Many courses reheat existing material, with the barest of fresh trimmings. The Open University Moocs are laced with Attenborough, like the bleary corners of an old BBC2 schedule. The caution among the university partners is palpable: hardly any top names were put forward as presenters. The University of Edinburgh is joining FutureLearn, but hedging its bets by staying on Coursera, too.

Great expectations have been hung on Moocs. David Willetts, the universities and science minister, said that FutureLearn would preserve the UK’s place in the “global race of higher education”, while Barack Obama has hailed Moocs as a “tide of innovation…that drives down costs while preserving quality”. This is the victory of hype over reality. Moocs are not strong enough to bear the weight. The very term (and format) is fragmenting: Spocs (small private online courses) are the newest sub-variant – a restricted-entry course using Harvard University’s EdX platform to deliver paid-for university content for credit.

The first Moocs that caught the public’s attention were flawed. Critics rightly charged that with about 5 per cent completion rates, they were less massive than they appeared, open only to learners with excellent online social skills, and that the pedagogies were anything but new. The public seems to have recognised the problem. On a tip-off I checked the Alexa web stats for the Coursera, EdX and Udacity sites: all three are plateauing.

But Moocs are changing. From now on they will be more diverse, more pragmatic and hard to distinguish from the core activities of the incumbent players – publishers and universities.

At the University System of Georgia, for example, students take the university’s Moocs alongside regular courses as a way to top up credits and earn their degree more quickly.

The bellwether for this everyday role is Udacity’s partnership with San Jose State University to host remedial maths Moocs for California community college students who have already flunked face-to-face courses. This is a tall order for a format that, on the available evidence, works best for the highly educated. The verdict is not yet in, but the latest metrics from San Jose show that the Moocs produce more failures than conventional courses, but not dramatically more, and that the effort learners put in determines how well they do. This is just the sort of boring conclusion we need to shift the thinking about Moocs from mania to normality.

When we reflect with hindsight, five years from now, I think we will see the speed and energy of the Mooc movement as the force that swept away the old higher education world of campuses, lectures, attendance and assignment marking.
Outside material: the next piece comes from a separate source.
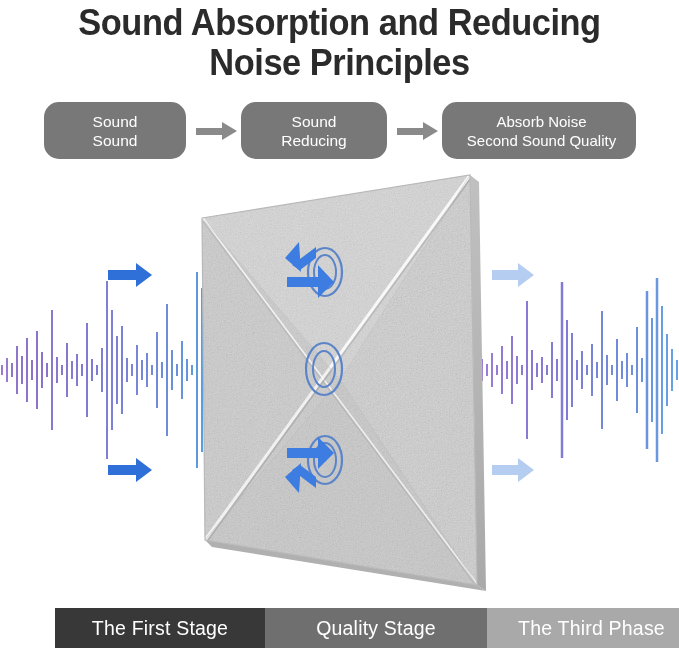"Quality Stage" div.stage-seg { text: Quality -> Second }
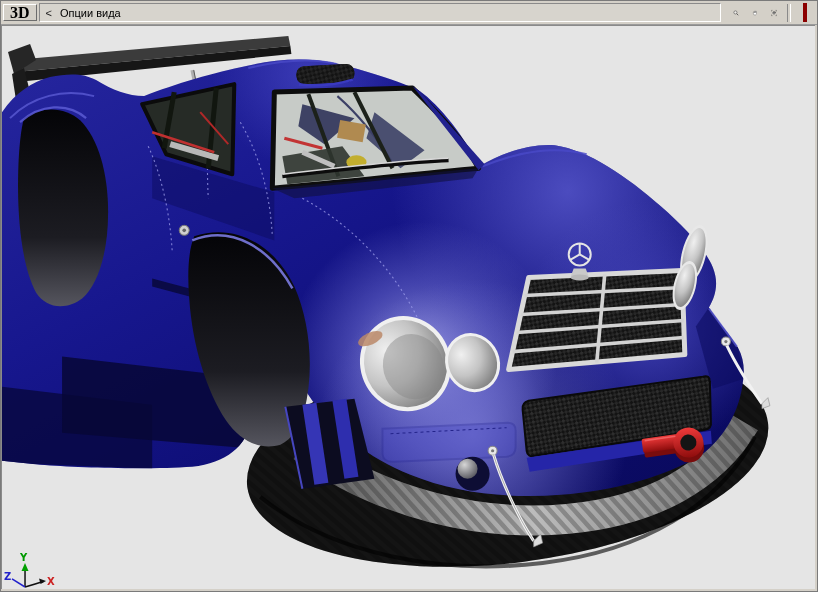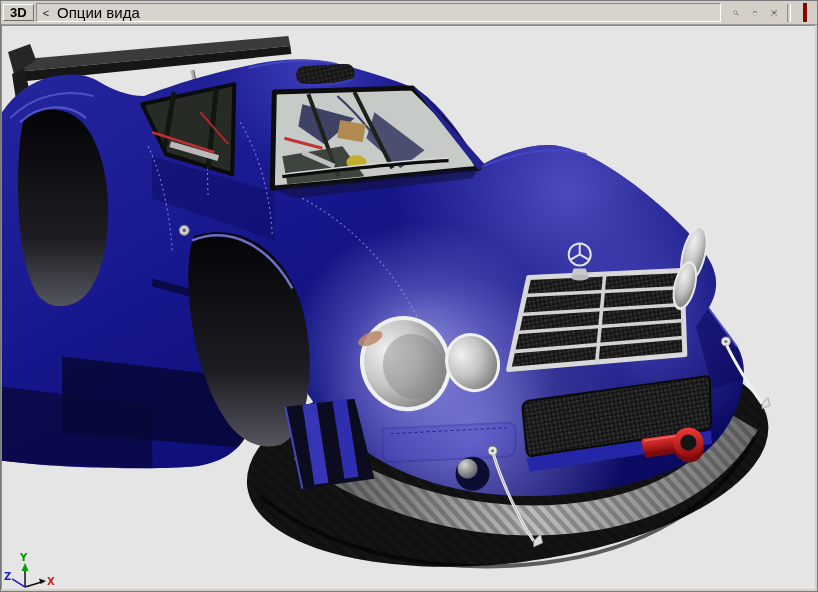"3D" .tb-btn { font-family: none -> Liberation Serif, serif; font-size: 13px -> 16px }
This change was a long time coming. Ask any veteran of open distance learning and they will bitterly repeat that “there’s nothing new in Moocs: it was all there years ago”. But the wave carrying Moocs – a wave of hype, venture capital, scale and prestigious colleges – is so massive that it is reshaping the landscape. It will soon recede, leaving online learning at the heart of the campus. The Mooc has also been transformed: it looks less like the giddy revolutionary “free courses for all” bonanza it first appeared to be, and more like a workmanlike setting for getting stuff taught and learned.

Should we be grateful? Yes. The Mooc has forced the campus system to prove that it is not over-expensive and underproductive compared with the alternatives. Some colleges will try to claim that their mystique still has value and some learners will buy it. But education by computer software will, for the most part, be the adequate norm for post-school learning. Most of us will earn our degrees at a screen and will be quite relaxed about it. Employers may come to appreciate it, too.

Should we be worried? The cloud on the horizon was spotted by Dame Wendy Hall, dean of sciences at the University of Southampton. The internet, she says, is built in such a way that eventually, one massively dominant player must emerge for each sector. Think online bookselling, search, video. She forecasts a winner-takes-all for Moocs, too. Now, who’s taking bets?